Problem requirements:
Copy out the entries from the line with "量词：通过量词可以设置一个内容出现的次数，量词只对它前边的一个内容起作用" up to and including the line with "问：希望通过开发这个新平台达到什么目标？具有哪些功能？", keeping every character as it appears.

** Task material follows **

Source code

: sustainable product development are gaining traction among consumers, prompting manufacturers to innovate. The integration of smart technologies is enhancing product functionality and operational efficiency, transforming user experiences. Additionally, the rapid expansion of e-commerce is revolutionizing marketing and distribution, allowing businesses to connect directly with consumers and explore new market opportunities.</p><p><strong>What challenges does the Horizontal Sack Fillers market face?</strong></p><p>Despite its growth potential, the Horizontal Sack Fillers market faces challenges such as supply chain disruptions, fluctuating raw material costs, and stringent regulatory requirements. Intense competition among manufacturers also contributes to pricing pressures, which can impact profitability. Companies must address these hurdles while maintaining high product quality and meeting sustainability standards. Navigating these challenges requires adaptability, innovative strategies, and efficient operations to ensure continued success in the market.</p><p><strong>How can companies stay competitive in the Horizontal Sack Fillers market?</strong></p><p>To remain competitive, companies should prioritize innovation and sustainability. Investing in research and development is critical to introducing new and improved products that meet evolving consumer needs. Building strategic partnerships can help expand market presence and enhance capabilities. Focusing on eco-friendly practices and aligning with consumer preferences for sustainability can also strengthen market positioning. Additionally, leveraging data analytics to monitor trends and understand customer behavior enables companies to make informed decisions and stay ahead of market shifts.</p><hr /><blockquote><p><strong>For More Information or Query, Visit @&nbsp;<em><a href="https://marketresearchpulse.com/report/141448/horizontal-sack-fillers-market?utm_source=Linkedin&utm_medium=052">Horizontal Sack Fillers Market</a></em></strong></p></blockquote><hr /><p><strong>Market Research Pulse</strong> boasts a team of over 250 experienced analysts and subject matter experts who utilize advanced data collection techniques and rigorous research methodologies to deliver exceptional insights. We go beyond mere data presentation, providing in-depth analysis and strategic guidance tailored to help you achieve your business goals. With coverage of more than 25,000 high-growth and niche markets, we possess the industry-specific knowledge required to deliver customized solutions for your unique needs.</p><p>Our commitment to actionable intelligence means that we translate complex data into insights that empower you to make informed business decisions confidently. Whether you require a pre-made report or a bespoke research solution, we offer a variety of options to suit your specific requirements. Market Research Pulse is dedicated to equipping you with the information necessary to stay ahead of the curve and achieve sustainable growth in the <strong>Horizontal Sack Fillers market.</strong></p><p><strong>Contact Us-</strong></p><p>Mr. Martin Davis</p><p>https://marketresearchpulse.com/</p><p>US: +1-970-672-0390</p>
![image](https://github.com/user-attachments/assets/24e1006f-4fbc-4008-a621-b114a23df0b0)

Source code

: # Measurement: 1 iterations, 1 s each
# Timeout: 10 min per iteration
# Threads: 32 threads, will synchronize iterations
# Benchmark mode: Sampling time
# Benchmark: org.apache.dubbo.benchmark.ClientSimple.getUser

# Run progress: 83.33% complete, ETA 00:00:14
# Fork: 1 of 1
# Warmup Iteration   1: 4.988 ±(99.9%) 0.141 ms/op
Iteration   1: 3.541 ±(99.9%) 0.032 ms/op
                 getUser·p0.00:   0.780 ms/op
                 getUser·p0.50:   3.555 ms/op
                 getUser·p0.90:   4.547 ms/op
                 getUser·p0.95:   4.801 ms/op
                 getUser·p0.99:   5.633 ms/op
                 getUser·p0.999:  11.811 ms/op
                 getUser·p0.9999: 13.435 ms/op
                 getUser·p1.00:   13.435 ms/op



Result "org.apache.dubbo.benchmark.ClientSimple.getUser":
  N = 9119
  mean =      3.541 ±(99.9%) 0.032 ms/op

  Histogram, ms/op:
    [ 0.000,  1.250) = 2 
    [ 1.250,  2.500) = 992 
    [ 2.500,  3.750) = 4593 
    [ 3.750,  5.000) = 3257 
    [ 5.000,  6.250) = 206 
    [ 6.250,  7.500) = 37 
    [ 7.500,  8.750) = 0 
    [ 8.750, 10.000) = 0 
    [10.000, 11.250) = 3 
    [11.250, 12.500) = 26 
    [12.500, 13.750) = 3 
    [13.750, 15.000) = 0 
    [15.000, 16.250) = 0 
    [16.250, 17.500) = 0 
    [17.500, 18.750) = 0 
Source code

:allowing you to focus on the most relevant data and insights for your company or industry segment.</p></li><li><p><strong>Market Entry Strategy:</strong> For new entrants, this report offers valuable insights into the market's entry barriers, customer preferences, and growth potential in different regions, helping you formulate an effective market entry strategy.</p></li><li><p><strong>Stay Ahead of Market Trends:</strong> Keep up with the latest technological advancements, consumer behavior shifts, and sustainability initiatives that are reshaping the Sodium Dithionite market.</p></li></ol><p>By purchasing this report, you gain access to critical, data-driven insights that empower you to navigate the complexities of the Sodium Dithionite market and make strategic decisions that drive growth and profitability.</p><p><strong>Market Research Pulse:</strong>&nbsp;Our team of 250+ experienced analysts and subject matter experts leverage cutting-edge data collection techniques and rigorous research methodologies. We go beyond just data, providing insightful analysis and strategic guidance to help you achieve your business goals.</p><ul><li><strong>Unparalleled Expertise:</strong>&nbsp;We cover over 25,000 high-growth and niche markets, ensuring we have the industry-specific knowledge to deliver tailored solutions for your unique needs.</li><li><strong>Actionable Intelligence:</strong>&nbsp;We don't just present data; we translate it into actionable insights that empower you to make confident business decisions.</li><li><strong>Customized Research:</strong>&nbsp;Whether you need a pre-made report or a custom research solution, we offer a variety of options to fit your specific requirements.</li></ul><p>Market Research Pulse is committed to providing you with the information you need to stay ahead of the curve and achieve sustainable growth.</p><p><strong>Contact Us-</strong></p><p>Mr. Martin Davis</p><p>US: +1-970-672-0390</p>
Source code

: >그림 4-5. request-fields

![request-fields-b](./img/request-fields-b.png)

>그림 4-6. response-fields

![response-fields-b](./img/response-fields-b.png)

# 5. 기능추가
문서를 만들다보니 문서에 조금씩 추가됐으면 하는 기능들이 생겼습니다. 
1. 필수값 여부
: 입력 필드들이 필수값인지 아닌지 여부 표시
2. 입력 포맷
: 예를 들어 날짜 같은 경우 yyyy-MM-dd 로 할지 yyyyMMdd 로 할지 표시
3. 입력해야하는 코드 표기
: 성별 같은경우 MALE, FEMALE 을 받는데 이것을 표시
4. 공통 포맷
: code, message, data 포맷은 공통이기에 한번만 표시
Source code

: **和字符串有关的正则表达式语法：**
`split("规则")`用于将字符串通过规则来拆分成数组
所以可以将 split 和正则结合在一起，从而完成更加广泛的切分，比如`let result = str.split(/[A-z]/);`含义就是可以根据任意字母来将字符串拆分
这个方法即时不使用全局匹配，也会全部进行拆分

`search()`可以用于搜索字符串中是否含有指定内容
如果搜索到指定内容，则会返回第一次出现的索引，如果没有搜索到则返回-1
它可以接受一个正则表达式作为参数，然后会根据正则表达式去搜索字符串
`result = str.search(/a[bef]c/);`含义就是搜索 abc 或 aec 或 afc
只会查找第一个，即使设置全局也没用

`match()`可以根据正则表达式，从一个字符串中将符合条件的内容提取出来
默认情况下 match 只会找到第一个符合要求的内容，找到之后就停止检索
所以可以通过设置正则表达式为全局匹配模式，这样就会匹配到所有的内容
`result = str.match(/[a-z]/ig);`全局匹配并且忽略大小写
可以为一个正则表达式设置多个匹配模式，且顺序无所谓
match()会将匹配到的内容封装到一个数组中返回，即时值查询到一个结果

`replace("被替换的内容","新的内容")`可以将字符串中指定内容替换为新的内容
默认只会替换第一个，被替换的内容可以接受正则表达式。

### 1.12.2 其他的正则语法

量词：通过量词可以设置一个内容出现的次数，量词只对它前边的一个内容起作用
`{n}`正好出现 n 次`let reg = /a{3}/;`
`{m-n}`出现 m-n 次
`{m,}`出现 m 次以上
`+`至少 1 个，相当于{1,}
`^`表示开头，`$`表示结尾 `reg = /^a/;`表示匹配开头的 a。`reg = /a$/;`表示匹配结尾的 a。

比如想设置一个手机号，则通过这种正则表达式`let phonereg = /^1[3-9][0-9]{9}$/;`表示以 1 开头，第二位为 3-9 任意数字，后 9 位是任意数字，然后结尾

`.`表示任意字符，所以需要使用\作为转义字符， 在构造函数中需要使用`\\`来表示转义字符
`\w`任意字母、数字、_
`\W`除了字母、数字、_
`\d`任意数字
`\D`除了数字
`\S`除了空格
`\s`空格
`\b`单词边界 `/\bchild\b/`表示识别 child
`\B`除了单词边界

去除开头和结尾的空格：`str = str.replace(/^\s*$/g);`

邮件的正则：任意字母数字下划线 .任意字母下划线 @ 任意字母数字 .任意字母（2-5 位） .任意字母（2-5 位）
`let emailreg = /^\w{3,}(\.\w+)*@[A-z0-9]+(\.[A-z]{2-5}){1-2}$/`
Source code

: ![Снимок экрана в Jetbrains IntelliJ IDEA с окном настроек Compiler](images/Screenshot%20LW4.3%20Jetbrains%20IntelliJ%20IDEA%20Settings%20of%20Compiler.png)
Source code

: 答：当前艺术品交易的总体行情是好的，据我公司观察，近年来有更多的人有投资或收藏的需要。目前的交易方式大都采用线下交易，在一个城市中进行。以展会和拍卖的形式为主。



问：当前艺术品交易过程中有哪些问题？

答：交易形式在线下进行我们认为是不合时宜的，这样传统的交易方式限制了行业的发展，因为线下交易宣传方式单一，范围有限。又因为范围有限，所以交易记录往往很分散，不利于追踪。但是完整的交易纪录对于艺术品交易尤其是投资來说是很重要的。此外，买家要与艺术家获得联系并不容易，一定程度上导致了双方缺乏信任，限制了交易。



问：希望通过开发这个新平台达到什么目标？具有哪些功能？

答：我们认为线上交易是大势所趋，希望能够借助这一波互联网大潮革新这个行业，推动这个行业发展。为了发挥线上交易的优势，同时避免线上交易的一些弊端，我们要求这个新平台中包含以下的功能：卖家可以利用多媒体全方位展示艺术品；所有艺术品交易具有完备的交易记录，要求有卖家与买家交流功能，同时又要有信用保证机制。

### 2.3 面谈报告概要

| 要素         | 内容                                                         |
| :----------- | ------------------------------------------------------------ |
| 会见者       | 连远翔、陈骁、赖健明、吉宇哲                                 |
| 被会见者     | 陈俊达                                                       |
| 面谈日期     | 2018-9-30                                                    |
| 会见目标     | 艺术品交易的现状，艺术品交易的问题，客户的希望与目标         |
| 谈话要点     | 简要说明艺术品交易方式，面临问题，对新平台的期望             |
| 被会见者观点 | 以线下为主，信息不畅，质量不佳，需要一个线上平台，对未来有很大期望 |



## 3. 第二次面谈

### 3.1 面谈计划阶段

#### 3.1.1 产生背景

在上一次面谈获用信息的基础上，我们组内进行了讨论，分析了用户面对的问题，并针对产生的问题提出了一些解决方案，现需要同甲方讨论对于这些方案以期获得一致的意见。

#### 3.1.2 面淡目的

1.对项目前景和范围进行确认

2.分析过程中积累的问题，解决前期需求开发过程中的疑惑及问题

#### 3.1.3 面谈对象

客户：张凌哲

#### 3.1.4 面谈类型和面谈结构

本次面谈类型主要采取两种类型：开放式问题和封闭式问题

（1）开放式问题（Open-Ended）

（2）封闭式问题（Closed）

** End of Task material **

Exercise answer:
量词：通过量词可以设置一个内容出现的次数，量词只对它前边的一个内容起作用
`{n}`正好出现 n 次`let reg = /a{3}/;`
`{m-n}`出现 m-n 次
`{m,}`出现 m 次以上
`+`至少 1 个，相当于{1,}
`^`表示开头，`$`表示结尾 `reg = /^a/;`表示匹配开头的 a。`reg = /a$/;`表示匹配结尾的 a。

比如想设置一个手机号，则通过这种正则表达式`let phonereg = /^1[3-9][0-9]{9}$/;`表示以 1 开头，第二位为 3-9 任意数字，后 9 位是任意数字，然后结尾

`.`表示任意字符，所以需要使用\作为转义字符， 在构造函数中需要使用`\\`来表示转义字符
`\w`任意字母、数字、_
`\W`除了字母、数字、_
`\d`任意数字
`\D`除了数字
`\S`除了空格
`\s`空格
`\b`单词边界 `/\bchild\b/`表示识别 child
`\B`除了单词边界

去除开头和结尾的空格：`str = str.replace(/^\s*$/g);`

邮件的正则：任意字母数字下划线 .任意字母下划线 @ 任意字母数字 .任意字母（2-5 位） .任意字母（2-5 位）
`let emailreg = /^\w{3,}(\.\w+)*@[A-z0-9]+(\.[A-z]{2-5}){1-2}$/`
Source code

: ![Снимок экрана в Jetbrains IntelliJ IDEA с окном настроек Compiler](images/Screenshot%20LW4.3%20Jetbrains%20IntelliJ%20IDEA%20Settings%20of%20Compiler.png)
Source code

: 答：当前艺术品交易的总体行情是好的，据我公司观察，近年来有更多的人有投资或收藏的需要。目前的交易方式大都采用线下交易，在一个城市中进行。以展会和拍卖的形式为主。



问：当前艺术品交易过程中有哪些问题？

答：交易形式在线下进行我们认为是不合时宜的，这样传统的交易方式限制了行业的发展，因为线下交易宣传方式单一，范围有限。又因为范围有限，所以交易记录往往很分散，不利于追踪。但是完整的交易纪录对于艺术品交易尤其是投资來说是很重要的。此外，买家要与艺术家获得联系并不容易，一定程度上导致了双方缺乏信任，限制了交易。



问：希望通过开发这个新平台达到什么目标？具有哪些功能？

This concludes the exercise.